Thursday, November 24, 2011

School Days

My ISP has finally gotten underway– this past Monday I started observing in a first grade classroom at a public school. Working in the classroom is probably one of the most interesting experiences I have had in Vietnam. There are forty-four students in the class and only one teacher. There are different teachers for art, music, physical education, and English but at any given time the student to teacher ration is 44:1. Yikes. The teachers are all so good at their job, they really know how to keep the students on task. I am trying really hard to eliminate any bias while I am observing but I can't help  compare everything to a kindergarten classroom back in America. The atmosphere is so different here in Vietnam. For example, the teacher walks around with a big yardstick and slams it down on desks when the students get out of control. She is in no way threatening the students– just getting their attention in a forceful manner. Sometimes she will use the stick to tap students on the back to make them sit up straighter, face the front of the room, stop talking, or something else along those lines. School starts at 7:00 and lets out at 4:30. It is such a long day for these kids– they have nap time and lots of little breaks throughout the day but still, it must be exhausting for them and their teachers!

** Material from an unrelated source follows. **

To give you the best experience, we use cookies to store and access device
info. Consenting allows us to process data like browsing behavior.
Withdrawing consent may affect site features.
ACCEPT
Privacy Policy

I have been going to class at different times throughout the day. I sit in the back of the room and observe. I almost always have a translator with me. These are University students who I have met through my Vietnamese English Club friends. When I need a translator I send out a mass text message/facebook message and with a bit of luck someone will be available or know someone who is. I am in the process of writing about five hundred different papers right now. When I find an interesting situation in the classroom I write down as much as I can in that moment and then once I return to my room I take out my laptop and type away. So right now I don't really have much of an ISP, just a lot of vignettes and my analyses. I am hoping that as I collect more examples and scenarios I will establish a strong argument about the school. But for the mean time I will just keep typing away. Here is an excerpt– still a work in progress. I will post more when they are done!

The Red Grass
It is English class and the students have just finished learning the words net, balloon, bicycle, and jump rope and are scribbling away in their English workbooks, coloring the objects and matching them to the correct word. On the opposite page is a maze that leads to the different objects– the maze is supposed to look like grass or shrubbery. The students are happily working, completing the maze, connecting the words, and coloring the objects. Suddenly, I hear the teacher raise her voice; I look up to see her standing over a desk talking to a small boy. With a select few words she firmly instructs him to do something differently in his workbook. The boy casts his eyes down at his desk, drops the crayon in his hand, and picks up another. I immediately turned to my translator and asked her what just happened. She explains to me that the teacher wanted the boy to be more, “reasonable.” I didn’t quite understand what this meant so we both got up and went to look at the boy’s workbook. Half of the grass maze had been colored red, but now his small hand was clutching a green crayon, slowly moving it back and forth over the paper filling in the remaining white spaces.
            As I returned to my desk my mind was spinning– the boy had simply been coloring the grass red, yet the teacher had spoken in such a harsh tone, directing him to be more “reasonable.” Here comes one of the difficulties of not speaking the language, am I to think that instead of “reasonable” my translator meant “realistic?” She had further explained that what they were drawing had to match the real world, leading me to believe that the teacher had said be more “realistic.” Regardless of which word the teacher used– she wasn’t impressed with the boy’s unique choice in grass color. On my way back to my desk I began glancing at other students’ work. They had all colored the balloon red, the bicycle either blue or black, the net’s handle blue, and the grass green– the hue of the colors varied but generally speaking everyone’s coloring job was identical. These colors were the exact colors of the illustrations the teacher put on the board when teaching the new words; everyone besides this one boy had produced replicas of the teacher’s visuals. Why the boy decided to color the grass red– I do not know. But I do know that when the teacher told him to put down the red crayon she was discouraging creativity. This young boy simply was generating his own idea, and he was told that it was wrong, because grass can only be one color, the realistic or reasonable color: green.
The teacher is discouraging the boy to think on his own, to be original, and to explore new ideas. Making him pick up the green crayon doesn’t just change the color of the grass, but slowly chips away at his creative thought process, deterring him from generating new and original ideas. Why doesn’t this teacher want to foster creativity? If there is no positive reinforcement on creativity at school, then where will children learn? I am not simply referring to creative as an artistic talent, but looking at the bigger picture– a child’s ability to think and act in a way that is considered original, unique, innovative, or alternative. With a teacher acting as a restraint it will be nearly impossible for children to explore and stimulate their creative thought process. This teacher is promoting conformity and imitation rather than innovative and creative thinking.